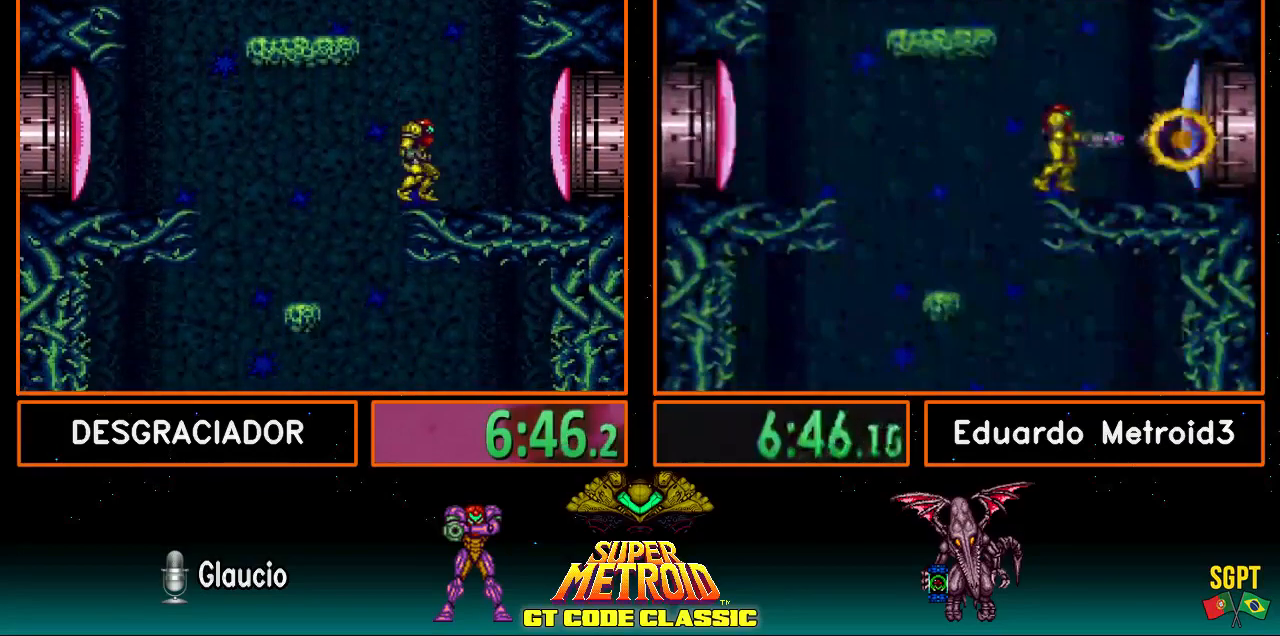
{"buttons": [], "events": [[117, "X", "up"], [150, "X", "down"], [233, "X", "up"], [283, "X", "down"], [367, "X", "up"], [400, "X", "down"], [483, "X", "up"]]}
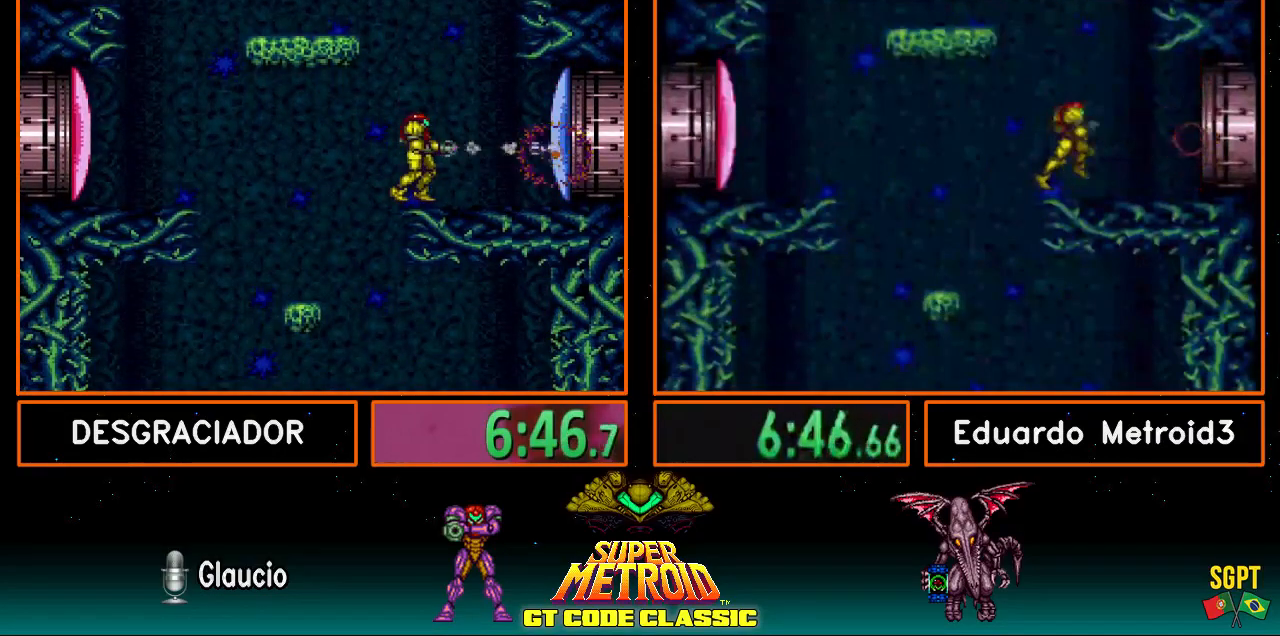
{"buttons": [], "events": [[67, "X", "down"], [100, "X", "up"], [183, "X", "down"], [250, "X", "up"], [300, "X", "down"], [400, "X", "up"], [417, "X", "down"], [500, "X", "up"]]}
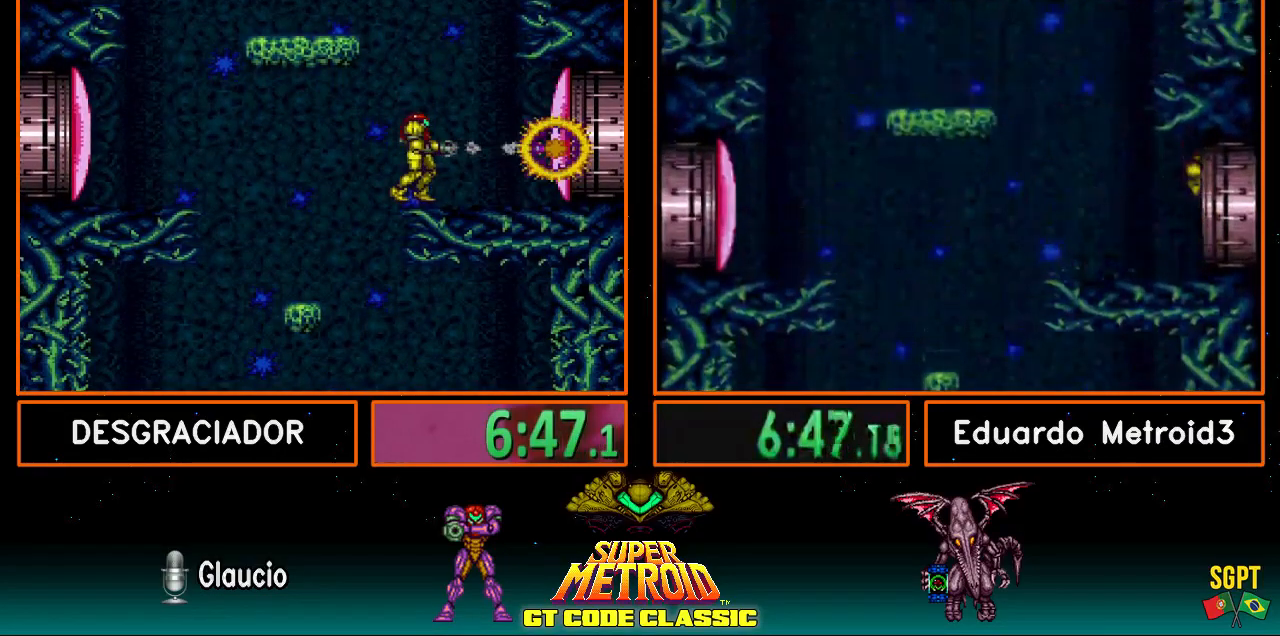
{"buttons": ["B", "DPAD_RIGHT"], "events": [[67, "X", "down"], [150, "X", "up"], [200, "X", "down"], [250, "X", "up"], [317, "B", "down"], [433, "DPAD_RIGHT", "down"]]}
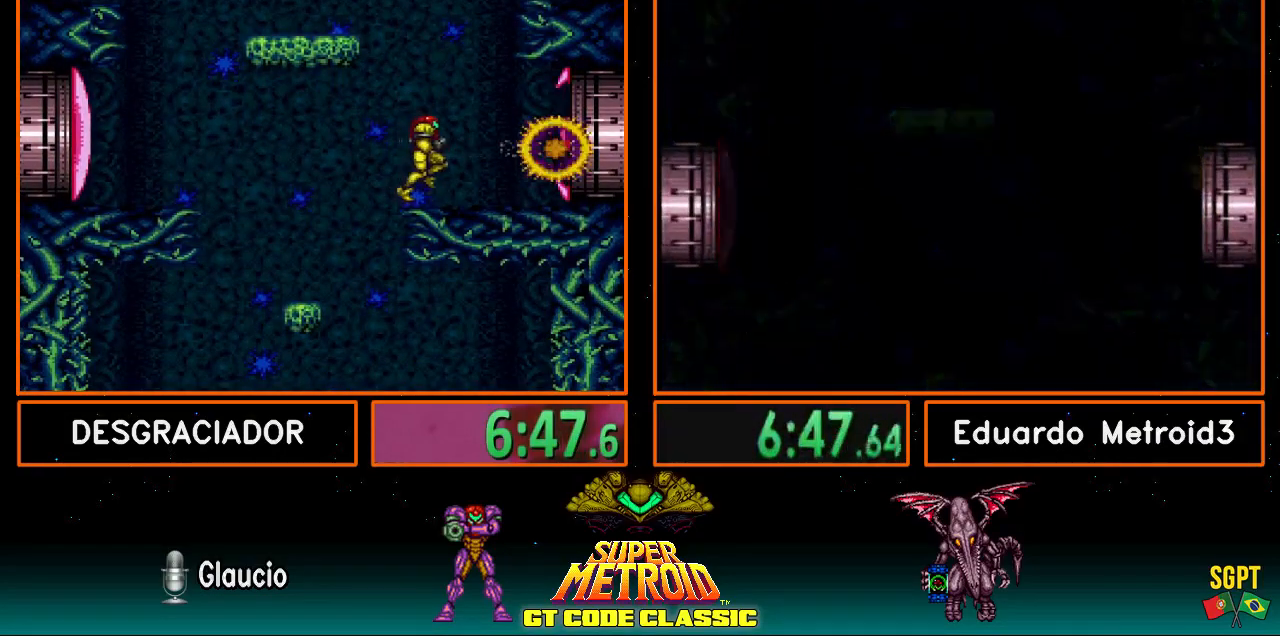
{"buttons": ["A", "DPAD_RIGHT"], "events": [[300, "A", "down"], [300, "B", "up"]]}
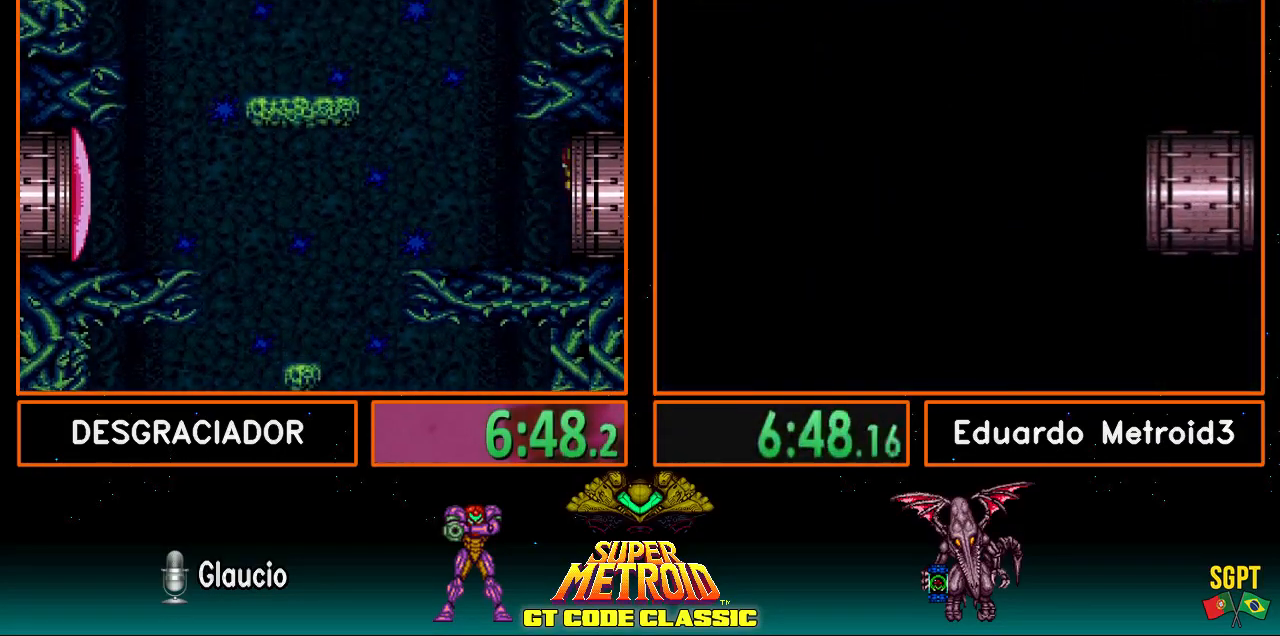
{"buttons": ["A"], "events": [[217, "DPAD_RIGHT", "up"], [467, "DPAD_DOWN", "down"], [500, "DPAD_DOWN", "up"]]}
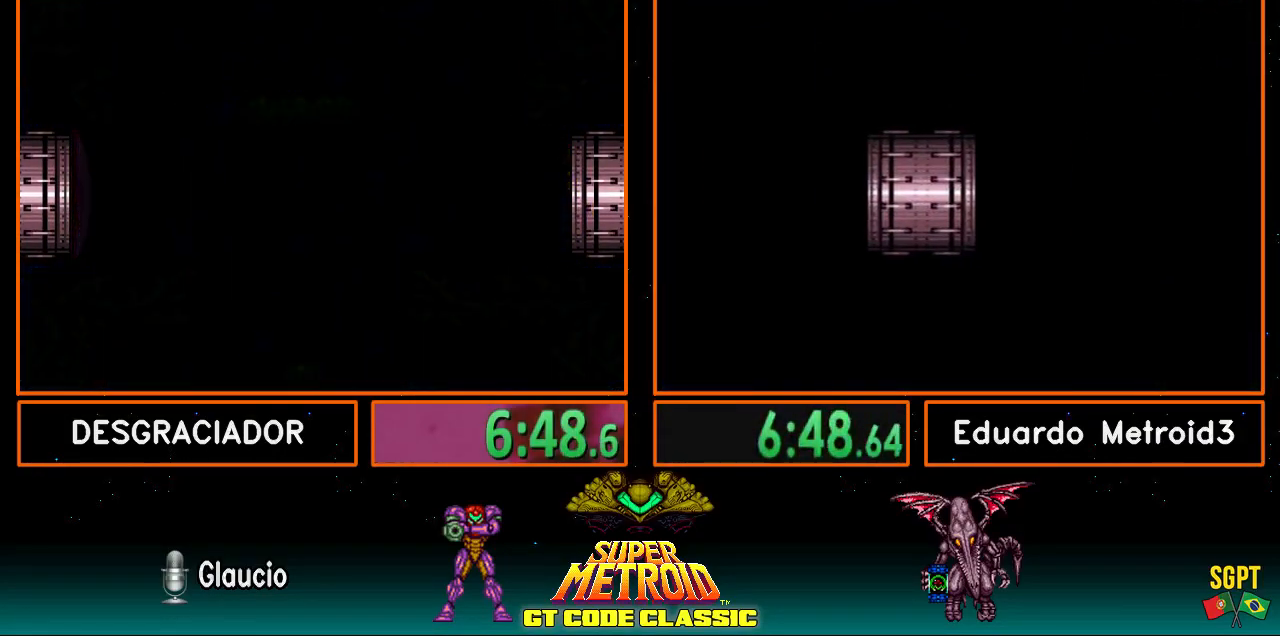
{"buttons": ["A"], "events": [[117, "DPAD_DOWN", "down"], [417, "DPAD_DOWN", "up"]]}
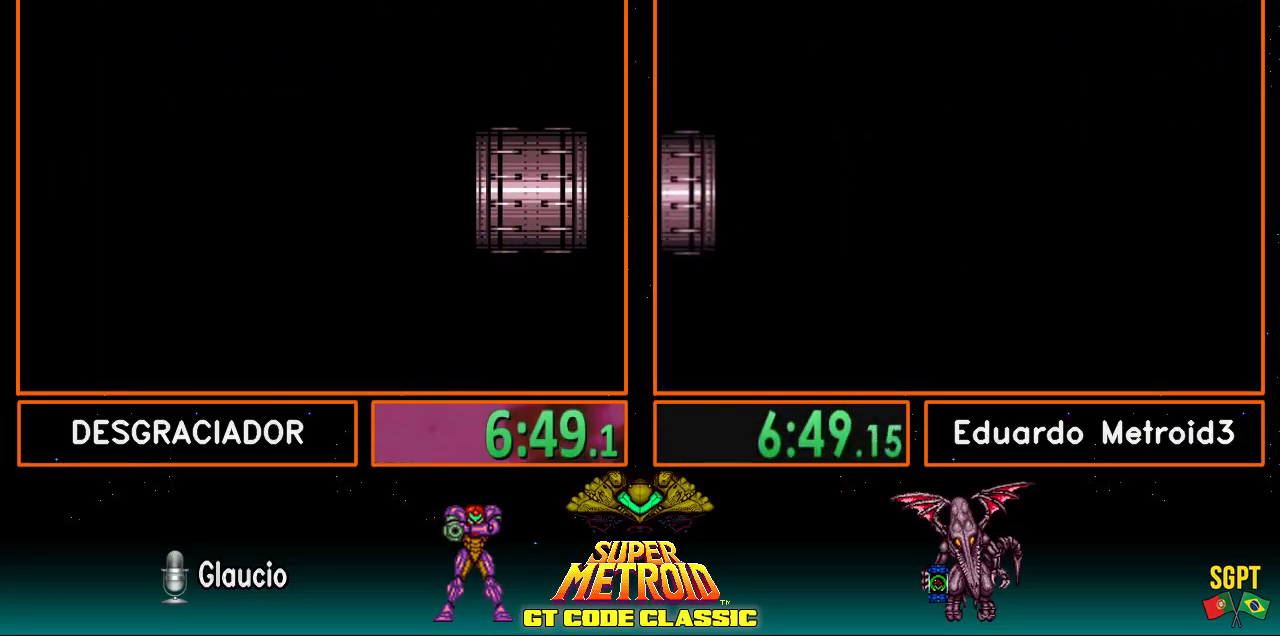
{"buttons": ["A", "DPAD_DOWN"], "events": [[117, "DPAD_DOWN", "down"]]}
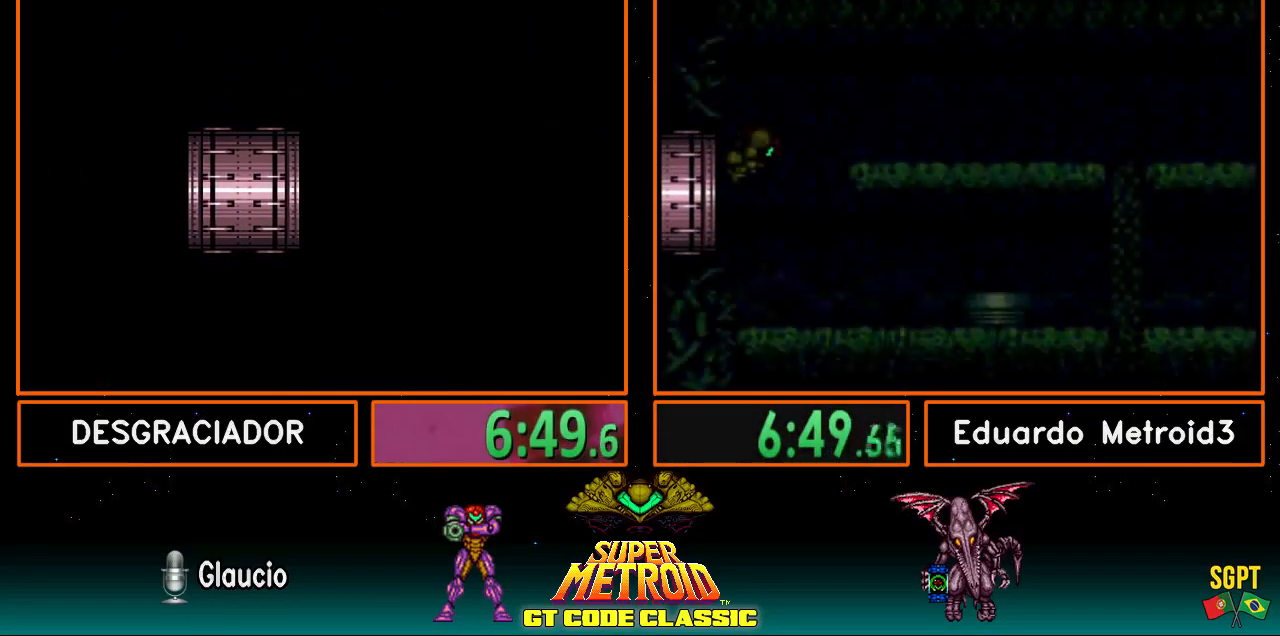
{"buttons": ["A", "DPAD_DOWN"], "events": []}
____
TASK STATEMENT -> Skipping the images, write out the whole listing exactly.

SOLUTION ->
{"buttons": [], "events": [[117, "X", "up"], [150, "X", "down"], [233, "X", "up"], [283, "X", "down"], [367, "X", "up"], [400, "X", "down"], [483, "X", "up"]]}
{"buttons": [], "events": [[67, "X", "down"], [100, "X", "up"], [183, "X", "down"], [250, "X", "up"], [300, "X", "down"], [400, "X", "up"], [417, "X", "down"], [500, "X", "up"]]}
{"buttons": ["B", "DPAD_RIGHT"], "events": [[67, "X", "down"], [150, "X", "up"], [200, "X", "down"], [250, "X", "up"], [317, "B", "down"], [433, "DPAD_RIGHT", "down"]]}
{"buttons": ["A", "DPAD_RIGHT"], "events": [[300, "A", "down"], [300, "B", "up"]]}
{"buttons": ["A"], "events": [[217, "DPAD_RIGHT", "up"], [467, "DPAD_DOWN", "down"], [500, "DPAD_DOWN", "up"]]}
{"buttons": ["A"], "events": [[117, "DPAD_DOWN", "down"], [417, "DPAD_DOWN", "up"]]}
{"buttons": ["A", "DPAD_DOWN"], "events": [[117, "DPAD_DOWN", "down"]]}
{"buttons": ["A", "DPAD_DOWN"], "events": []}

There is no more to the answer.